SUPPLIED PASSAGE Start Marker

Member of the New Brunswick Legislative Assembly for Saint John-Fundy
- In office June 9, 2003 – September 27, 2010
- Preceded by: Rodney Weston
- Succeeded by: Glen Savoie
- In office October 13, 1987 – June 7, 1999
- Preceded by: Bev Harrison
- Succeeded by: Rodney Weston

Personal details
- Born: October 22, 1951 (age 74) Saint John, New Brunswick, Canada
- Party: Liberal

= Stuart Jamieson =

Canadian politician (born 1951)

Stuart Jamieson (born October 22, 1951, in Saint John, New Brunswick) was a politician in the Province of New Brunswick, Canada. A self-employed carpenter, he was elected to the Legislative Assembly of New Brunswick in 1987 and re-elected in 1991, 1995 and re-elected again in 2003 and 2006 after having been defeated in 1999.

He represented the electoral district of Saint John-Fundy and was a member of the cabinet from 1998 to 1999 and from 2006 to 2010. He was removed from cabinet on February 5, 2010, for suggesting that the NB Power deal be put to a referendum.

SUPPLIED PASSAGE End Marker

**BRIEF A**. Retype the Stuart Jamieson biography above from "Personal details" up to and including "to a referendum.".
**BRIEF B**. Continue the Stuart Jamieson biography above, picking up right after its final sentence.

INFORMATION SHOWN Start Marker

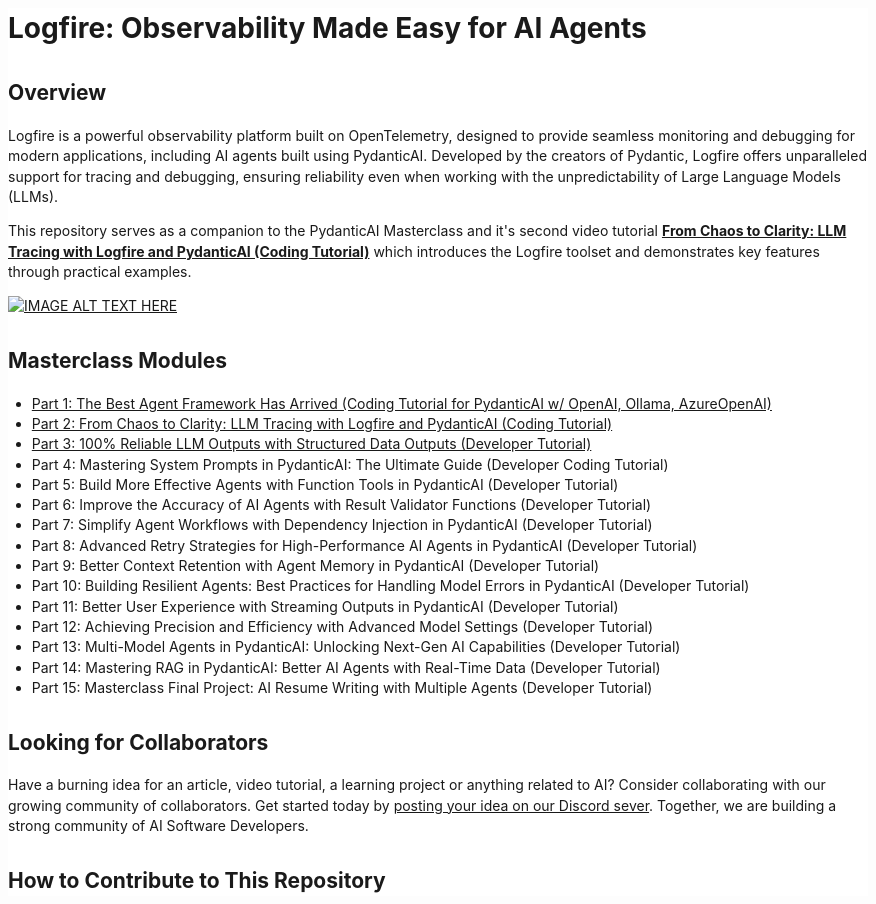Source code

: # Logfire: Observability Made Easy for AI Agents

## Overview

Logfire is a powerful observability platform built on OpenTelemetry, designed to provide seamless monitoring and debugging for modern applications, including AI agents built using PydanticAI. Developed by the creators of Pydantic, Logfire offers unparalleled support for tracing and debugging, ensuring reliability even when working with the unpredictability of Large Language Models (LLMs).

This repository serves as a companion to the PydanticAI Masterclass and it's second video tutorial **[From Chaos to Clarity: LLM Tracing with Logfire and PydanticAI (Coding Tutorial)](<(https://www.youtube.com/watch?v=TTNT3rnuZp0)>)** which introduces the Logfire toolset and demonstrates key features through practical examples.

[![IMAGE ALT TEXT HERE](https://img.youtube.com/vi/TTNT3rnuZp0/0.jpg)](https://www.youtube.com/watch?v=TTNT3rnuZp0)

## Masterclass Modules

- [Part 1: The Best Agent Framework Has Arrived (Coding Tutorial for PydanticAI w/ OpenAI, Ollama, AzureOpenAI)](<(https://www.youtube.com/watch?v=xVe87QpNE80)>)
- [Part 2: From Chaos to Clarity: LLM Tracing with Logfire and PydanticAI (Coding Tutorial)](<(https://www.youtube.com/watch?v=TTNT3rnuZp0)>)
- [Part 3: 100% Reliable LLM Outputs with Structured Data Outputs (Developer Tutorial)](<(https://www.youtube.com/watch?v=PXO9_nWZYrc)>)
- Part 4: Mastering System Prompts in PydanticAI: The Ultimate Guide (Developer Coding Tutorial)
- Part 5: Build More Effective Agents with Function Tools in PydanticAI (Developer Tutorial)
- Part 6: Improve the Accuracy of AI Agents with Result Validator Functions (Developer Tutorial)
- Part 7: Simplify Agent Workflows with Dependency Injection in PydanticAI (Developer Tutorial)
- Part 8: Advanced Retry Strategies for High-Performance AI Agents in PydanticAI (Developer Tutorial)
- Part 9: Better Context Retention with Agent Memory in PydanticAI (Developer Tutorial)
- Part 10: Building Resilient Agents: Best Practices for Handling Model Errors in PydanticAI (Developer Tutorial)
- Part 11: Better User Experience with Streaming Outputs in PydanticAI (Developer Tutorial)
- Part 12: Achieving Precision and Efficiency with Advanced Model Settings (Developer Tutorial)
- Part 13: Multi-Model Agents in PydanticAI: Unlocking Next-Gen AI Capabilities (Developer Tutorial)
- Part 14: Mastering RAG in PydanticAI: Better AI Agents with Real-Time Data (Developer Tutorial)
- Part 15: Masterclass Final Project: AI Resume Writing with Multiple Agents (Developer Tutorial)

## Looking for Collaborators

Have a burning idea for an article, video tutorial, a learning project or anything related to AI? Consider collaborating with our growing community of collaborators. Get started today by [posting your idea on our Discord sever](https://discord.gg/eQXBaCvTA9). Together, we are building a strong community of AI Software Developers.

## How to Contribute to This Repository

INFORMATION SHOWN End Marker

**RESPONSE A**.
Personal details
- Born: October 22, 1951 (age 74) Saint John, New Brunswick, Canada
- Party: Liberal

= Stuart Jamieson =

Canadian politician (born 1951)

Stuart Jamieson (born October 22, 1951, in Saint John, New Brunswick) was a politician in the Province of New Brunswick, Canada. A self-employed carpenter, he was elected to the Legislative Assembly of New Brunswick in 1987 and re-elected in 1991, 1995 and re-elected again in 2003 and 2006 after having been defeated in 1999.

He represented the electoral district of Saint John-Fundy and was a member of the cabinet from 1998 to 1999 and from 2006 to 2010. He was removed from cabinet on February 5, 2010, for suggesting that the NB Power deal be put to a referendum.

**RESPONSE B**.
New Brunswick provincial government of Shawn Graham
Cabinet post (1)
| Predecessor | Office | Successor |
| Joan MacAlpine-Stiles | Minister of Tourism and Parks 2006–2010 | incumbent |
Special Cabinet Responsibilities
| Predecessor | Title | Successor |
| Bev Harrison | Government House Leader 2006–2007 | Mike Murphy |
New Brunswick provincial government of Camille Thériault
Cabinet post (1)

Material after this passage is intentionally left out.